Extracted information below:

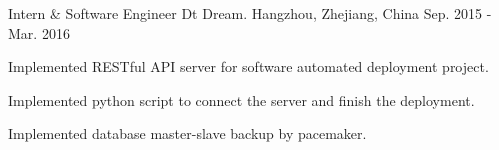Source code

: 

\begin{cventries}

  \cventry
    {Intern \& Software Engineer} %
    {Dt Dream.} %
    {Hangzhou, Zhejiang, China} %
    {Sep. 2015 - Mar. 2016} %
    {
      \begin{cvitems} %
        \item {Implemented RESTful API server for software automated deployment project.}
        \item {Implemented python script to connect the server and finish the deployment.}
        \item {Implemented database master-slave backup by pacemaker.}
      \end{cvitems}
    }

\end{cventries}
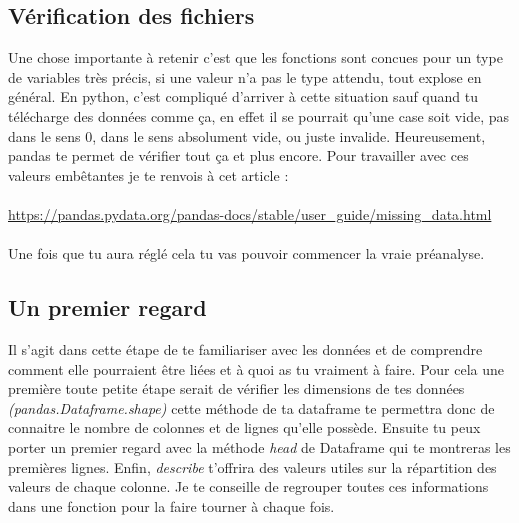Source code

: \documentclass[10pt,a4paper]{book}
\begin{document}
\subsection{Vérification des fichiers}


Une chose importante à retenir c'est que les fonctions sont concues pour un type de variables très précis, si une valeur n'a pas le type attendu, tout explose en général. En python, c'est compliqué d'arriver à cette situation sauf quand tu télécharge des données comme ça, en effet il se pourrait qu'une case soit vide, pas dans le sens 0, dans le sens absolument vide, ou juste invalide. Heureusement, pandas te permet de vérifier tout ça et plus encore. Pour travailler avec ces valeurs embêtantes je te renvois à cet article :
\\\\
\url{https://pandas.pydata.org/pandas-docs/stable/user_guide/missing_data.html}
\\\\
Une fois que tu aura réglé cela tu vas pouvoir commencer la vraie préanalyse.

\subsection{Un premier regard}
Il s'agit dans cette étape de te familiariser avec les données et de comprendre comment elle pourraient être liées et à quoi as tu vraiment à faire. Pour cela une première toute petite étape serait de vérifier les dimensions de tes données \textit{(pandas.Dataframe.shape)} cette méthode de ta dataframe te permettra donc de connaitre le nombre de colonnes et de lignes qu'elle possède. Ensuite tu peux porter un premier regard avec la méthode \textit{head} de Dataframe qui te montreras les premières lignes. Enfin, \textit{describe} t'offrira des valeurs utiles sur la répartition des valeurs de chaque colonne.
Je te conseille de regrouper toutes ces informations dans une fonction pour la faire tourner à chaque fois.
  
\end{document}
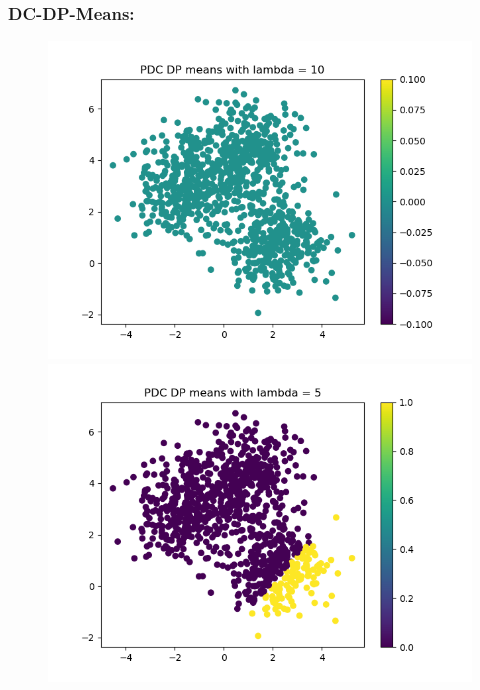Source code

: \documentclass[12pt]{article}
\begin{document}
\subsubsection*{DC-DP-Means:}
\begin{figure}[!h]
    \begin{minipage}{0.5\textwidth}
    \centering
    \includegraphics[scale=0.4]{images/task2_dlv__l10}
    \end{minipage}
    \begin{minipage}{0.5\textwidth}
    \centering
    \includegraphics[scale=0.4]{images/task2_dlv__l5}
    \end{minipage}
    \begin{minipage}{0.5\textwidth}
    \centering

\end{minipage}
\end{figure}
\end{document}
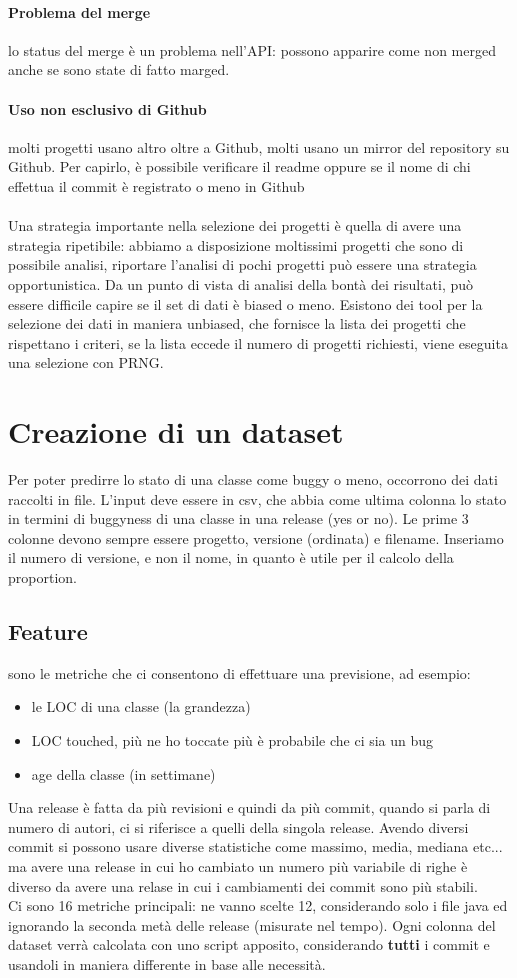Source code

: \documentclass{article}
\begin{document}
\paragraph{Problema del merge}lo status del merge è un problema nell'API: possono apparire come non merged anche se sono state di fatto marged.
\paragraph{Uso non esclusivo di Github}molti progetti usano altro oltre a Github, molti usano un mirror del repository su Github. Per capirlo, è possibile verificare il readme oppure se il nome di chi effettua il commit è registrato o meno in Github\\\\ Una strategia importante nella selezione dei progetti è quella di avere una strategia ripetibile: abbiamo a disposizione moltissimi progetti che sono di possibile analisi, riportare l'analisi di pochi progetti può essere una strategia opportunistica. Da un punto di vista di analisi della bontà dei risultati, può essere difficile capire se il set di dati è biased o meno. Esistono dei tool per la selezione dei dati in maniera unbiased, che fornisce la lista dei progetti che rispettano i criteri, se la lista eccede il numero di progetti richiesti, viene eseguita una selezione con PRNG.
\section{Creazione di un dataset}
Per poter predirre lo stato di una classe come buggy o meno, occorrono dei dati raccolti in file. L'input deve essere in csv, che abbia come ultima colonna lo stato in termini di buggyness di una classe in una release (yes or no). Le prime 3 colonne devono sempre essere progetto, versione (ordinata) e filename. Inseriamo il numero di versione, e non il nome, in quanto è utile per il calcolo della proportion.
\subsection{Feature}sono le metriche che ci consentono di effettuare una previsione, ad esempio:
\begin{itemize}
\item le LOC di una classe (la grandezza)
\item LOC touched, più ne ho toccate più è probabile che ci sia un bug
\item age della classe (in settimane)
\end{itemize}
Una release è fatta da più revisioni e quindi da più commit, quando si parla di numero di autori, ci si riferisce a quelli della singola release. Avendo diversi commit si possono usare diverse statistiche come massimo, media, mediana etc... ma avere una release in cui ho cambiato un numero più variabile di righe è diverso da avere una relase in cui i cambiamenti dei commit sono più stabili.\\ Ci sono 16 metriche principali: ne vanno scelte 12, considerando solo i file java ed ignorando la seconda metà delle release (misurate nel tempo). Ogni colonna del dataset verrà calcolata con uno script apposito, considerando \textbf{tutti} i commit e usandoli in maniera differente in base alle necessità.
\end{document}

End of Extracted information.

Write out each line of the data that holds the string "données".

Une chose importante à retenir c'est que les fonctions sont concues pour un type de variables très précis, si une valeur n'a pas le type attendu, tout explose en général. En python, c'est compliqué d'arriver à cette situation sauf quand tu télécharge des données comme ça, en effet il se pourrait qu'une case soit vide, pas dans le sens 0, dans le sens absolument vide, ou juste invalide. Heureusement, pandas te permet de vérifier tout ça et plus encore. Pour travailler avec ces valeurs embêtantes je te renvois à cet article :
Il s'agit dans cette étape de te familiariser avec les données et de comprendre comment elle pourraient être liées et à quoi as tu vraiment à faire. Pour cela une première toute petite étape serait de vérifier les dimensions de tes données \textit{(pandas.Dataframe.shape)} cette méthode de ta dataframe te permettra donc de connaitre le nombre de colonnes et de lignes qu'elle possède. Ensuite tu peux porter un premier regard avec la méthode \textit{head} de Dataframe qui te montreras les premières lignes. Enfin, \textit{describe} t'offrira des valeurs utiles sur la répartition des valeurs de chaque colonne.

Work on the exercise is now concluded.